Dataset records

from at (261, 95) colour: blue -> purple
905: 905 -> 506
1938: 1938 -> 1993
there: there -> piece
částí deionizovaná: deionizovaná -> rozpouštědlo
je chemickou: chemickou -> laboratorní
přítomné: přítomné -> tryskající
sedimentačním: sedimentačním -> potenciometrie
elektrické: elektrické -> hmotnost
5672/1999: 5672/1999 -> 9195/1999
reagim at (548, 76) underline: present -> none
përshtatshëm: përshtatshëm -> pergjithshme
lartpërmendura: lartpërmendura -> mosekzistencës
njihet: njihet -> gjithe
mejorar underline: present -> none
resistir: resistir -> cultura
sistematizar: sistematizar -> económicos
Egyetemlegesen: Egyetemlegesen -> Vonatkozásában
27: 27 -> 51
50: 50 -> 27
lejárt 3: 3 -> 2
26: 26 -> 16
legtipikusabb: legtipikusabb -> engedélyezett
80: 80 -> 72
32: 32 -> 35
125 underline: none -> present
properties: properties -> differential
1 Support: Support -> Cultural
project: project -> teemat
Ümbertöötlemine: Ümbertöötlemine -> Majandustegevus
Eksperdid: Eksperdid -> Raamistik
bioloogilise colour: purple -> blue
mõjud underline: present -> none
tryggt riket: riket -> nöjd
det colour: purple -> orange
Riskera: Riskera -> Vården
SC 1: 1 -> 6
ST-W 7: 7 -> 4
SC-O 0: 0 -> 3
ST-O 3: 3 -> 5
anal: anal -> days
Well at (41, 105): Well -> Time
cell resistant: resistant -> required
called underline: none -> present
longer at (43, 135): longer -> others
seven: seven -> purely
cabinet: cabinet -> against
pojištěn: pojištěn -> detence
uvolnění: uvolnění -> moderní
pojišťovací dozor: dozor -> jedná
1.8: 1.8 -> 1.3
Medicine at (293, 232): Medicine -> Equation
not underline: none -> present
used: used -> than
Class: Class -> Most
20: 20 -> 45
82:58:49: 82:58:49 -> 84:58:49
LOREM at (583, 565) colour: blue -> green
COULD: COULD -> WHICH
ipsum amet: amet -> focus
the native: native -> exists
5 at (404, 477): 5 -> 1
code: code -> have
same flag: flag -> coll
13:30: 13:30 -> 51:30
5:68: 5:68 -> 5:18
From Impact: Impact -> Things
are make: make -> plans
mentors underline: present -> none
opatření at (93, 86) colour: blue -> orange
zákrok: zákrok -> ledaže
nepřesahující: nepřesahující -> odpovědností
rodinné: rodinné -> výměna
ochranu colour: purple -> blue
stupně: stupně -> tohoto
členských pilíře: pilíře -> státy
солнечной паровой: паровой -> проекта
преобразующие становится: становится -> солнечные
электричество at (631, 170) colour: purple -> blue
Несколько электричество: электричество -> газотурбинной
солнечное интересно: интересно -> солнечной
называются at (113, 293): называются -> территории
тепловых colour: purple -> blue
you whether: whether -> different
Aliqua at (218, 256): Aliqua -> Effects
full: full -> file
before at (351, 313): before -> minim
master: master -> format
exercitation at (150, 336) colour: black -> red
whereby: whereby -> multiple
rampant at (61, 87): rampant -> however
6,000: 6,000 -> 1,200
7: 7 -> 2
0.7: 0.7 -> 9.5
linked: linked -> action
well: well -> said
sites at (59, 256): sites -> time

## What you should do:
Change every "colour" in the listing to "color" and write out all of its lines again, leaving everything else as it is.

## Result of the exercise:
from at (261, 95) color: blue -> purple
905: 905 -> 506
1938: 1938 -> 1993
there: there -> piece
částí deionizovaná: deionizovaná -> rozpouštědlo
je chemickou: chemickou -> laboratorní
přítomné: přítomné -> tryskající
sedimentačním: sedimentačním -> potenciometrie
elektrické: elektrické -> hmotnost
5672/1999: 5672/1999 -> 9195/1999
reagim at (548, 76) underline: present -> none
përshtatshëm: përshtatshëm -> pergjithshme
lartpërmendura: lartpërmendura -> mosekzistencës
njihet: njihet -> gjithe
mejorar underline: present -> none
resistir: resistir -> cultura
sistematizar: sistematizar -> económicos
Egyetemlegesen: Egyetemlegesen -> Vonatkozásában
27: 27 -> 51
50: 50 -> 27
lejárt 3: 3 -> 2
26: 26 -> 16
legtipikusabb: legtipikusabb -> engedélyezett
80: 80 -> 72
32: 32 -> 35
125 underline: none -> present
properties: properties -> differential
1 Support: Support -> Cultural
project: project -> teemat
Ümbertöötlemine: Ümbertöötlemine -> Majandustegevus
Eksperdid: Eksperdid -> Raamistik
bioloogilise color: purple -> blue
mõjud underline: present -> none
tryggt riket: riket -> nöjd
det color: purple -> orange
Riskera: Riskera -> Vården
SC 1: 1 -> 6
ST-W 7: 7 -> 4
SC-O 0: 0 -> 3
ST-O 3: 3 -> 5
anal: anal -> days
Well at (41, 105): Well -> Time
cell resistant: resistant -> required
called underline: none -> present
longer at (43, 135): longer -> others
seven: seven -> purely
cabinet: cabinet -> against
pojištěn: pojištěn -> detence
uvolnění: uvolnění -> moderní
pojišťovací dozor: dozor -> jedná
1.8: 1.8 -> 1.3
Medicine at (293, 232): Medicine -> Equation
not underline: none -> present
used: used -> than
Class: Class -> Most
20: 20 -> 45
82:58:49: 82:58:49 -> 84:58:49
LOREM at (583, 565) color: blue -> green
COULD: COULD -> WHICH
ipsum amet: amet -> focus
the native: native -> exists
5 at (404, 477): 5 -> 1
code: code -> have
same flag: flag -> coll
13:30: 13:30 -> 51:30
5:68: 5:68 -> 5:18
From Impact: Impact -> Things
are make: make -> plans
mentors underline: present -> none
opatření at (93, 86) color: blue -> orange
zákrok: zákrok -> ledaže
nepřesahující: nepřesahující -> odpovědností
rodinné: rodinné -> výměna
ochranu color: purple -> blue
stupně: stupně -> tohoto
členských pilíře: pilíře -> státy
солнечной паровой: паровой -> проекта
преобразующие становится: становится -> солнечные
электричество at (631, 170) color: purple -> blue
Несколько электричество: электричество -> газотурбинной
солнечное интересно: интересно -> солнечной
называются at (113, 293): называются -> территории
тепловых color: purple -> blue
you whether: whether -> different
Aliqua at (218, 256): Aliqua -> Effects
full: full -> file
before at (351, 313): before -> minim
master: master -> format
exercitation at (150, 336) color: black -> red
whereby: whereby -> multiple
rampant at (61, 87): rampant -> however
6,000: 6,000 -> 1,200
7: 7 -> 2
0.7: 0.7 -> 9.5
linked: linked -> action
well: well -> said
sites at (59, 256): sites -> time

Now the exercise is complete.